Although mandated by Government in order to pursue “Green thinking” the extra costs of Renewables are in fact serious burdens on the generation industry and thus on both domestic and industrial electricity consumers. This post has made reasonable estimates of the extent of those additional costs imposed by Weather Dependent Renewables to date. As Weather Dependent Renewable Energy installations grow, so those cost burdens will inevitably escalate.
As Weather Dependent Renewable Energy depends on capturing essentially dilute and very variable sources of intermittent power, Weather Dependent Renewables are thus both capital and maintenance expensive and inherently unreliable.
Weather Dependent Renewables are universally more expensive than the conventional alternatives of Gas-firing or Nuclear power. ~2-3 times for Nuclear power and in the UK the worst case ~14 times more expensive than Gas-firing.

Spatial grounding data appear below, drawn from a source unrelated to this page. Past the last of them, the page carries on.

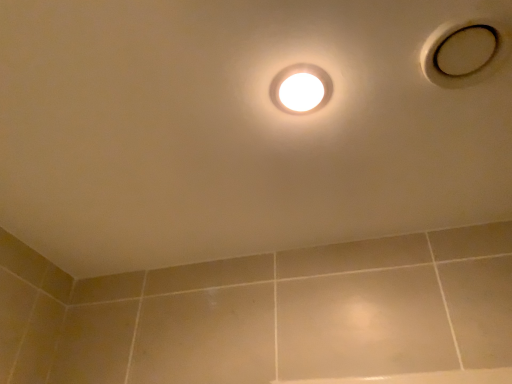
Question: Considering the relative positions of white glossy droplight at center and white matte hole at upper right in the image provided, is white glossy droplight at center to the right of white matte hole at upper right from the viewer's perspective?

Choices:
 (A) no
 (B) yes

Answer: (A)

Question: Is white glossy droplight at center positioned beyond the bounds of white matte hole at upper right?

Choices:
 (A) no
 (B) yes

Answer: (B)

Question: From the image's perspective, does white glossy droplight at center appear higher than white matte hole at upper right?

Choices:
 (A) yes
 (B) no

Answer: (B)

Question: Is the depth of white glossy droplight at center greater than that of white matte hole at upper right?

Choices:
 (A) yes
 (B) no

Answer: (A)

Question: Does white glossy droplight at center have a greater width compared to white matte hole at upper right?

Choices:
 (A) yes
 (B) no

Answer: (B)

Question: Is white glossy droplight at center shorter than white matte hole at upper right?

Choices:
 (A) yes
 (B) no

Answer: (A)

Question: Can you confirm if white matte hole at upper right is shorter than white glossy droplight at center?

Choices:
 (A) no
 (B) yes

Answer: (A)

Question: Is white matte hole at upper right smaller than white glossy droplight at center?

Choices:
 (A) no
 (B) yes

Answer: (A)

Question: Would you say white matte hole at upper right contains white glossy droplight at center?

Choices:
 (A) no
 (B) yes

Answer: (A)

Question: From a real-world perspective, is white matte hole at upper right under white glossy droplight at center?

Choices:
 (A) yes
 (B) no

Answer: (B)

Question: Is white matte hole at upper right further to the viewer compared to white glossy droplight at center?

Choices:
 (A) no
 (B) yes

Answer: (A)

Question: Are white matte hole at upper right and white glossy droplight at center far apart?

Choices:
 (A) yes
 (B) no

Answer: (B)

Question: Looking at their shapes, would you say white matte hole at upper right is wider or thinner than white glossy droplight at center?

Choices:
 (A) wide
 (B) thin

Answer: (A)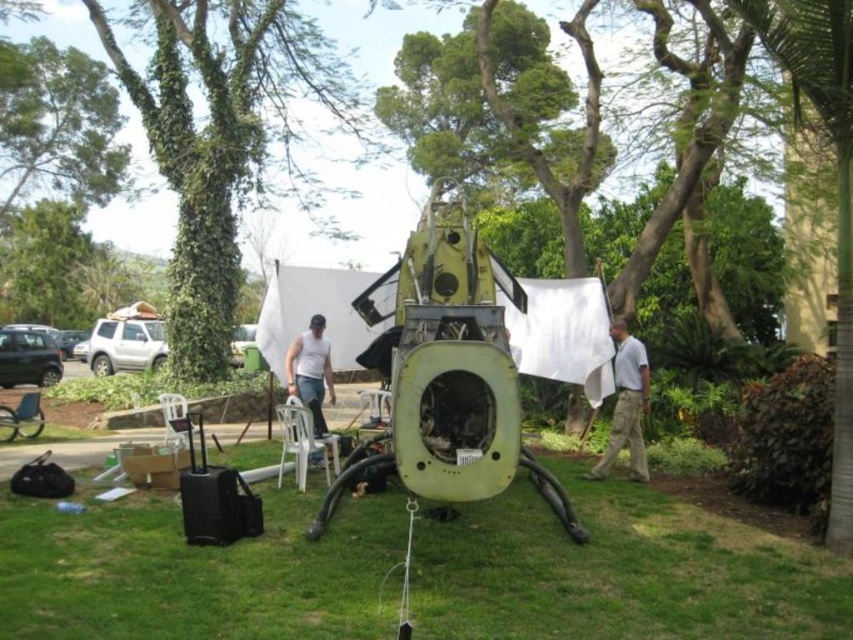
Does green grass at center have a lesser width compared to white cotton shirt at center?

Incorrect, green grass at center's width is not less than white cotton shirt at center's.

Can you confirm if green grass at center is positioned to the right of white cotton shirt at center?

Incorrect, green grass at center is not on the right side of white cotton shirt at center.

Where is `green grass at center`? green grass at center is located at coordinates (619, 572).

Locate an element on the screen. Image resolution: width=853 pixels, height=640 pixels. green grass at center is located at coordinates (619, 572).

Which is in front, point (614, 529) or point (242, 141)?

Point (614, 529) is in front.

This screenshot has height=640, width=853. Describe the element at coordinates (619, 572) in the screenshot. I see `green grass at center` at that location.

Describe the element at coordinates (619, 572) in the screenshot. I see `green grass at center` at that location.

Identify the location of green grass at center. coord(619,572).

Describe the element at coordinates (619, 572) in the screenshot. The image size is (853, 640). I see `green grass at center` at that location.

Is point (154, 625) in front of point (291, 371)?

Yes.

Image resolution: width=853 pixels, height=640 pixels. Identify the location of green grass at center. (619, 572).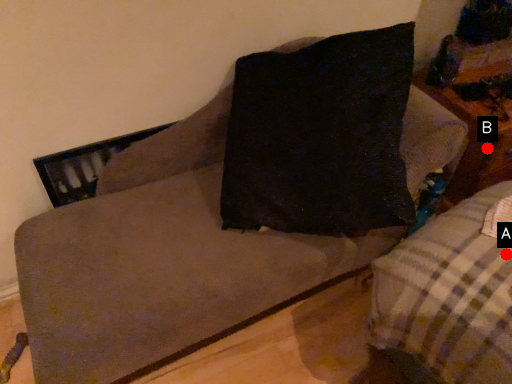
Question: Two points are circled on the image, labeled by A and B beside each circle. Which point is closer to the camera?

Choices:
 (A) A is closer
 (B) B is closer

Answer: (A)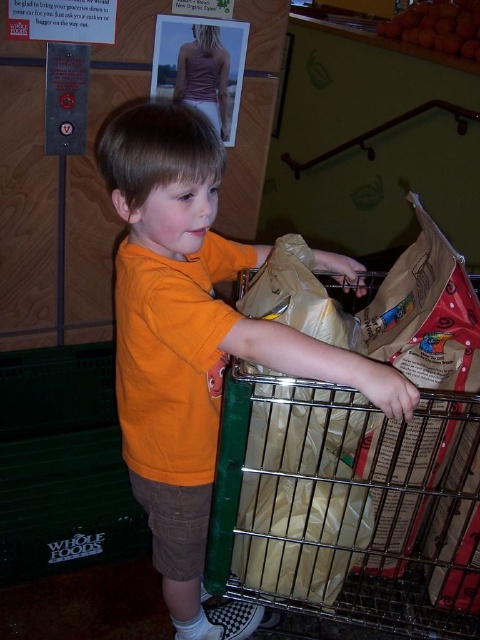
You are a store employee trying to locate a customer who is wearing an orange cotton shirt at center and pushing a metallic silver shopping cart at center. Based on the scene, where would you look first?

The orange cotton shirt at center is above the metallic silver shopping cart at center, so you should look at the area above the shopping cart to find the customer wearing the orange cotton shirt at center.

You are a customer in the store and want to take a photo of the orange cotton shirt at center with your camera. Can you do so without moving either the shirt or the camera?

The orange cotton shirt at center and camera are 30.96 inches apart from each other, so yes, you can take a photo without moving either the shirt or the camera since the distance is sufficient for a clear shot.

You are a store employee who needs to ensure all items are properly sized for their designated storage areas. The orange cotton shirt at center and the metallic silver shopping cart at center are both in the same area. Which item should you move first to accommodate their size requirements?

The orange cotton shirt at center is larger in size than the metallic silver shopping cart at center, so you should move the orange cotton shirt at center first to accommodate their size requirements.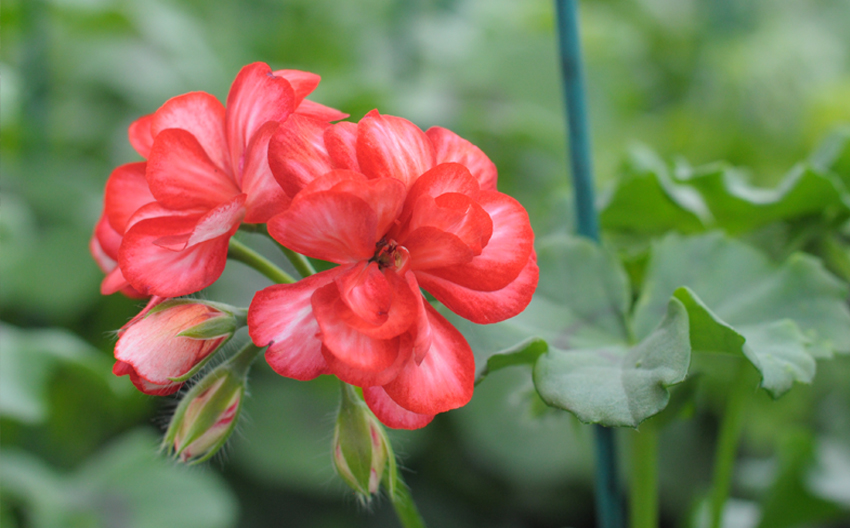
Image resolution: width=850 pixels, height=528 pixels. Identify the location of bulb. (184, 329).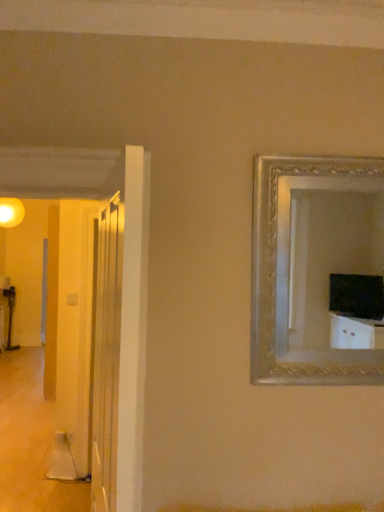
Identify the location of silver/golden metallic picture frame at upper right. The width and height of the screenshot is (384, 512). (317, 271).

The height and width of the screenshot is (512, 384). Describe the element at coordinates (317, 271) in the screenshot. I see `silver/golden metallic picture frame at upper right` at that location.

The width and height of the screenshot is (384, 512). Identify the location of silver/golden metallic picture frame at upper right. (317, 271).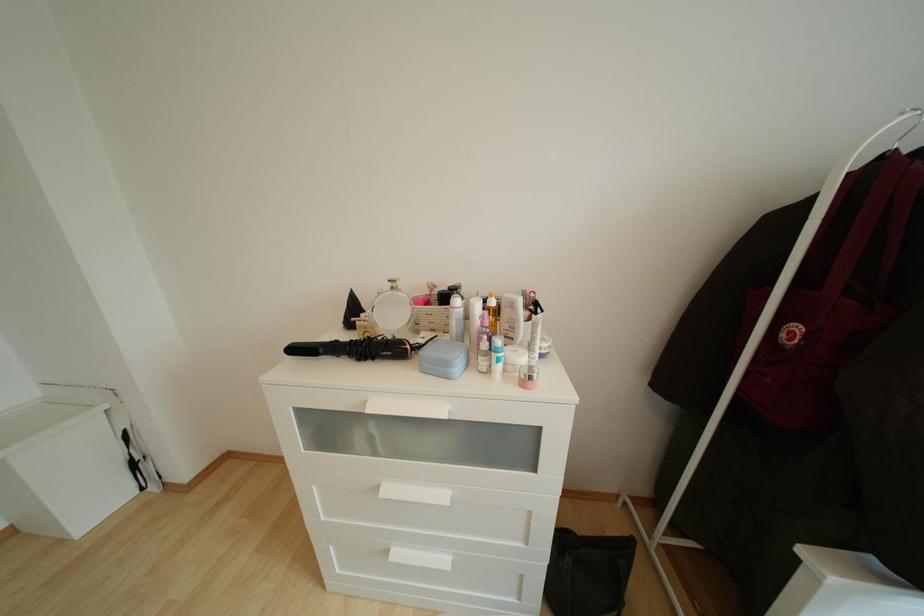
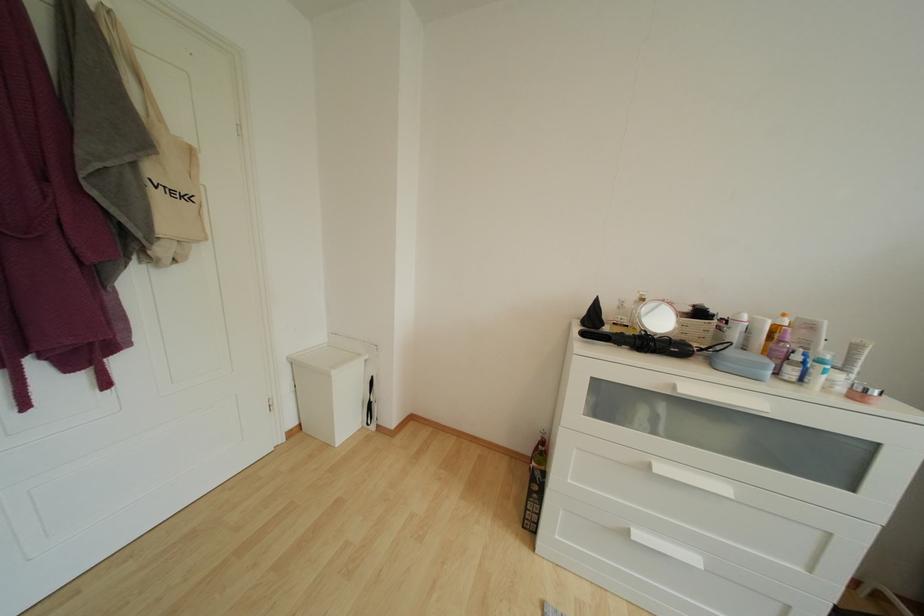
Find the pixel in the second image that matches pixel 400 557 in the first image.

(642, 540)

The Countries such as the UK and Germany that make major commitments to Solar PV and Offshore Wind end up with the most expensive installations. Those countries like Spain that commit most to Onshore Wind power have the most economic Renewable installations. Nonetheless even the most economic Spanish installations are about 7 times the cost of Gas-firing.
The late Prof David Mackay, (former chef scientific advisor of the Department of Energy and Climate Change), in a final interview before his untimely death in 2016 said that the concept of powering a developed country such as the UK with Weather Dependent Renewable energy was:
“an appalling delusion”.
At the time he also said:
“There’s so much delusion, it’s so dangerous for humanity that people allow themselves to have such delusions, that they are not willing to think carefully about the numbers and the reality of the laws of physics and the reality of engineering….humanity does need to pay attention to arithmetic and the laws of physics.”
If the objectives of using Weather Dependent Renewables were not confused with possibly “saving the planet” from a quarter of the output of the UK’s small amount (~1%) and/or the EU’s (~10%) of Man-made CO2, their actual cost in-effectiveness and their inherent unreliability, Weather Dependent Renewables would have always been ruled them out of any engineering consideration as means of National scale electricity generation.
It is essential to ask the question what is the actual value of these government mandated excess costs to the improvement of the environment and for the possibility of perhaps saving undetectable temperature increases a 100 years in the future, especially in a context where the developing world will be increasing its CO2 emissions to attain it’s further enhancement of living standards over the coming decades.
Reducing a minor part of Man-made CO2 emissions as a means to control a “warming” climate seems even less relevant as the long-term temperature trend has been downwards for last 3 millennia, since 1000BC, towards the coming end of the current Holocene interglacial epoch.